Janet Withers' Tasmanian tiger skin preserved the animal's distinctive tiger-like stripes. Photo / Supplied
Janet Withers' Tasmanian tiger skin preserved the animal's distinctive tiger-like stripes. Photo / Supplied

The project uses a technique called somatic cell nuclear transfer, extracting the nucleus from a cell of the extinct animal and swapping it into an egg of the nearest living relative.

Another team of scientists published the complete genome of the Tasmanian tiger in 2017, showing that it was 89 per cent the same as a Tasmanian devil but quite different from a wolf even though its head shape was virtually identical - showing that the two species evolved independently thousands of kilometres apart.

A New Zealand expert on ancient DNA, Otago Palaeogenetics Laboratory director Dr Nic Rawlence, said he opposed resurrecting extinct species because their spaces in the ecosystem had now been filled by others and research money should go to conserving existing species.

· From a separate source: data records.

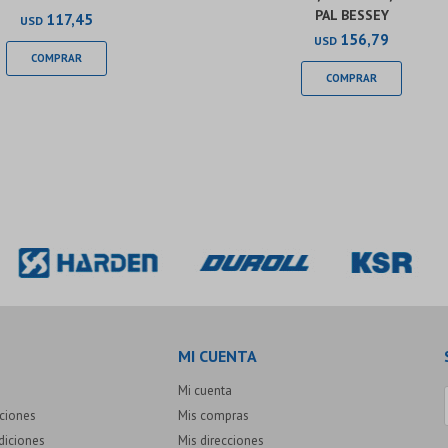
PAL BESSEY
117,45
USD
156,79
USD
MI CUENTA
Mi cuenta
uciones
Mis compras
diciones
Mis direcciones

But Archer said somatic cell nuclear transfer was "another club in the bag" of tools that could be used to preserve endangered species, and the thylacine's extinction was so recent that no other species had taken its place.

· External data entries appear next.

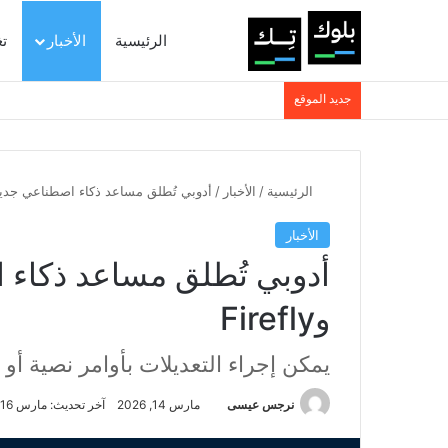
الرئيسية
الأخبار
ت
جديد الموقع
الرئيسية
/
الأخبار
/
أدوبي تُطلق مساعد ذكاء اصطناعي جديد في
الأخبار
أدوبي تُطلق مساعد ذكاء
وFirefly
يمكن إجراء التعديلات بأوامر نصية أو 
نرجس عيسى
مارس 14, 2026
آخر تحديث: مارس 16, 2026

"The habitats that it occupied in Tasmania are still there and are still intact. The animals that it ate are still there. There is no competitor," he said.

"If you can bring it back, you could put it back in the same habitat."

Tasmanian tiger

The thylacine, or Tasmanian tiger, was Australia's top land predator until the dingo arrived about 3500 years ago. Photo / Getty
The thylacine, or Tasmanian tiger, was Australia's top land predator until the dingo arrived about 3500 years ago. Photo / Getty

Scientific name Thylacinus cynocephalus (thylacine).

Family: Marsupials. A relative of other Australian marsupials such as the kangaroo which all carry their young in pouches.

Size: About 60cm tall and 100-130cm long, weighing 20-30kg, slightly smaller than a grey wolf.

Markings: Dark stripes on its back, earning it the nickname "tiger".

History: Australia's top land predator until humans introduced the dingo about 3500 years ago. It became extinct on the mainland about 3200 years ago but survived in Tasmania until some time after the last captured animal died in Hobart Zoo in 1936.